Bereits Ende 2022 hatte der Bundesrat die Eckwerte zur Bekämpfung von Greenwashing verabschiedet. Damals stellte er fest, dass es für das Funktionieren des Marktes ein klares und allgemeines Verständnis braucht, wann ein Finanzprodukt oder eine Finanzdienstleistung als nachhaltig angeboten werden kann. Finanzprodukte oder -dienstleistungen sollten nur dann als nachhaltig beworben werden, wenn sie mit mindestens einem spezifischen Nachhaltigkeitsziel vereinbar sind oder zur Erreichung eines Nachhaltigkeitsziels beitragen.

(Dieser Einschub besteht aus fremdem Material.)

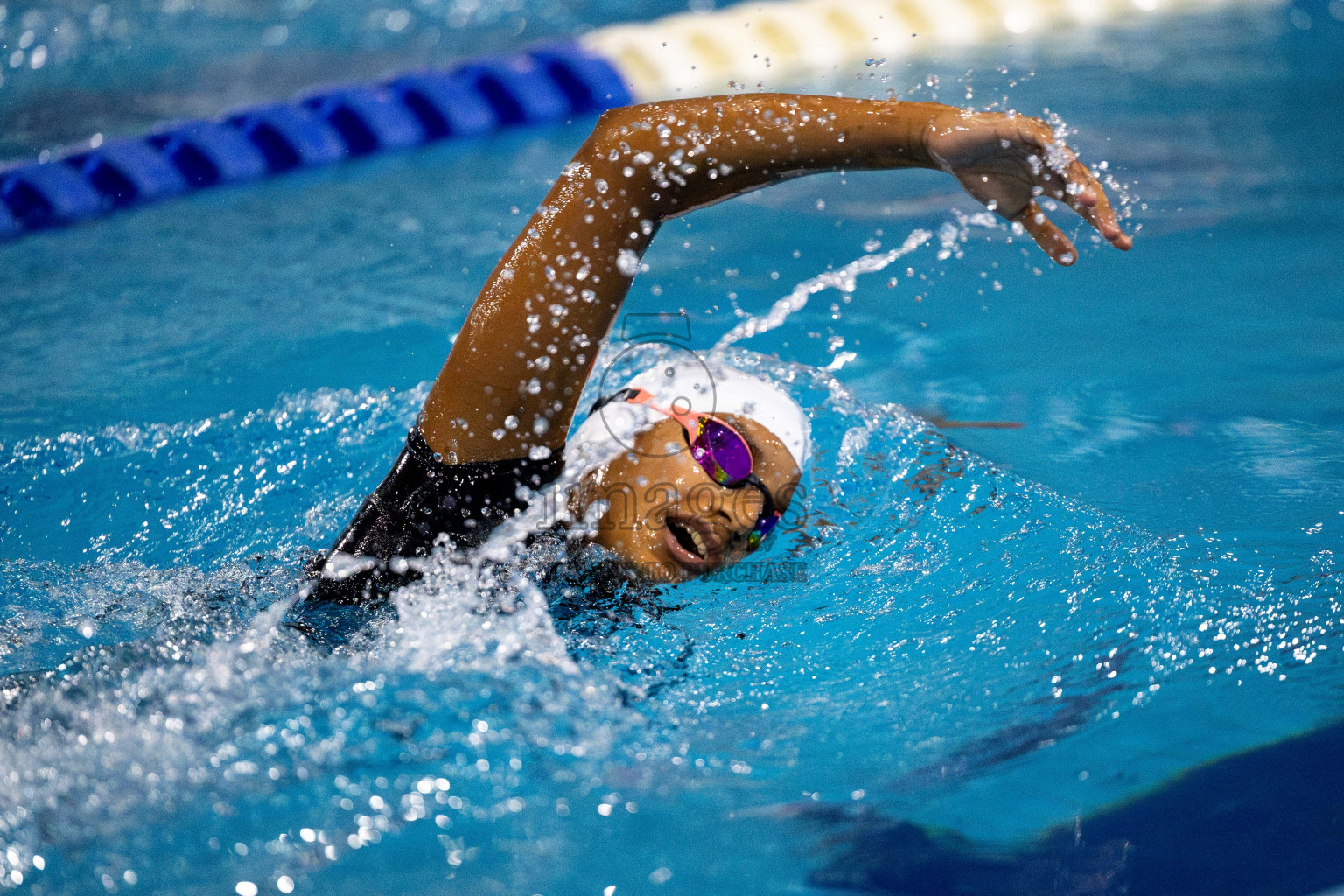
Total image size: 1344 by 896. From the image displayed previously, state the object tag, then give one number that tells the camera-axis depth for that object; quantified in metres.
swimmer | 4.53
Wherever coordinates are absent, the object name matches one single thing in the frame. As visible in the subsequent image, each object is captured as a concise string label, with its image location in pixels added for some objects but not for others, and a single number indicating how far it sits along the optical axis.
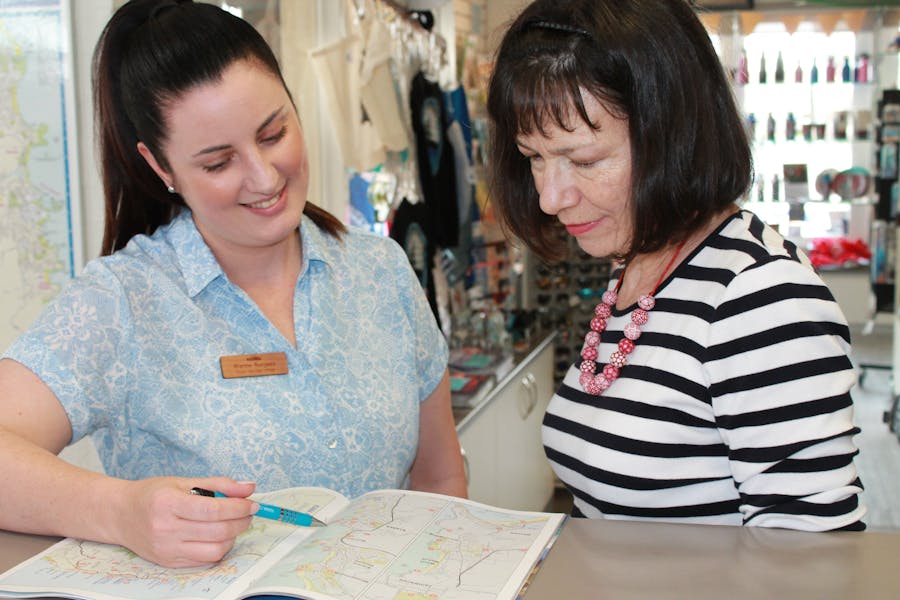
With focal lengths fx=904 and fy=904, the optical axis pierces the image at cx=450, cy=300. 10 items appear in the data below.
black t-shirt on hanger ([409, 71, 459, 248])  4.25
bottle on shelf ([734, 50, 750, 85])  7.82
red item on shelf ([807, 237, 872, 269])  8.85
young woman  1.50
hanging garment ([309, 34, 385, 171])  3.37
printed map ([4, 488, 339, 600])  1.09
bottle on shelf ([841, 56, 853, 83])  8.05
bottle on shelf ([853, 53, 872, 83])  8.07
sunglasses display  5.68
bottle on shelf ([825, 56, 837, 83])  8.05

Entwicklungen in der EU im Auge
Damit soll aus Sicht der Politik sichergestellt werden, dass Finanzprodukte und -dienstleistungen, die mögliche ESG-Risiken reduzieren sollen, nur dann als nachhaltig bezeichnet werden können, wenn sie neben einem «rein finanziellen» auch ein «nachhaltiges» Anlageziel verfolgen. Die Anbieter müssen darlegen, wie sie das angestrebte nachhaltige Anlageziel erreichen wollen. Zudem müssen sie periodisch über die gewählten nachhaltigen Anlageziele Rechenschaft ablegen und die Einhaltung der Transparenzanforderungen muss von einer unabhängigen Stelle überprüft werden können. Der letzte Punkt: «Kundinnen und Kunden sollen ihre Rechte auf dem Rechtsweg durchsetzen können», so der Bund.
Der Sprecher des Staatssekretariats für internationale Finanzfragen (SIF), Mario Tuor, will sich zum Zeitpunkt des Entscheids nicht äussern. «Wie im Oktober 2023 angekündigt, wird der Bundesrat bis spätestens Ende August 2024 zur erweiterten Selbstregulierung des Finanzsektors Stellung nehmen und das weitere Vorgehen festlegen», schreibt er in einer Stellungnahme. Dabei werde auch die regulatorische Entwicklung in der Europäischen Union eine Rolle spielen.
Vor wenigen Tagen hat die Europäische Wertpapier- und Marktaufsichtsbehörde ESMA ihre Leitlinien zur Eindämmung von Greenwashing in der Anlagebranche fertiggestellt. Diese schreiben vor, dass mindestens 80 Prozent der Investitionen in ESG- oder Nachhaltigkeitsfonds bestimmte Umwelt-, Sozial- oder Governance-Kriterien erfüllen müssen. Um irreführende Fondsbezeichnungen zu vermeiden, werden zudem Ausschlusskriterien für verschiedene Nachhaltigkeitsbegriffe definiert.
Die Spitzkehre des Bundes dürfte NGOs wie Greenpeace nicht gefallen. Für die Umweltschutzorganisation ist eine staatliche Regulierung «zwingend», um Greenwashing wirksam zu verhindern. Sie misstraut der Selbstregulierung der Branche, die «keinen Beweis» dafür erbracht habe, dass sie mit dieser Strategie die Anlegerinnen und Anleger tatsächlich ausreichend vor Täuschung schützen könne.